As far as my friend goes under the DSM-5 I feel like she is a textbook example for the first two criteria the same way she was for DSM-IV criteria. But, with the very thorough breakdown of criteria, I feel like BPD is more accurately explained and a more specific kind of impairment in personality. For example, interpersonal-functioning issues with intimacy further explained how a patient might idealize and devalue a person in their life by becoming over-involved or withdrawing from that person. I, led by what I thought to be spot on descriptions of my friend, was again convinced she should reconsider her BPD diagnosis (though, again, I would never tell her).

But the DSM-5 gave me something to think about with the last three criteria about causality. I was once again reminded that I am not in the least qualified to agree or disagree with what disorder my friend may have. In fact, my believing that she did have BPD may have led me to draw conclusions about her behavior that were not true or only consistent because I wanted them to be (DSM-5 number 3). One thing that feminists have said about BPD is that it is often confused with Post Traumatic Stress Disorder, a diagnosis my friend more readily accepts (DSM-5 number 4). She also is taking what I consider to be quite the cabinet full of medications (DSM-5 number 5).
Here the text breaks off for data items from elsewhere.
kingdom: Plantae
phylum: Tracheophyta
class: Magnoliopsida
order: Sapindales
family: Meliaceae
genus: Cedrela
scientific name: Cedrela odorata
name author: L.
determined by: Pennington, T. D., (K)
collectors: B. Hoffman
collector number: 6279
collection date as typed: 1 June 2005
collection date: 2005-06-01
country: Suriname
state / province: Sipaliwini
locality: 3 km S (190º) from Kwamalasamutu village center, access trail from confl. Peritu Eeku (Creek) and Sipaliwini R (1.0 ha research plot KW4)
The more I thought about it, the more I realized I should stop thinking about it at all; I needed to stop playing psychiatrist and stick to being a friend.

I don’t regret researching BPD because in my search for understanding probably saved our friendship, or, more specifically, kept me from doing what she told me she always fears I will: abandon her. But what the DSM-5 brought to my attention was that a disorder causes symptoms that are not always caused by that disorder. That and leave the diagnoses to the professionals.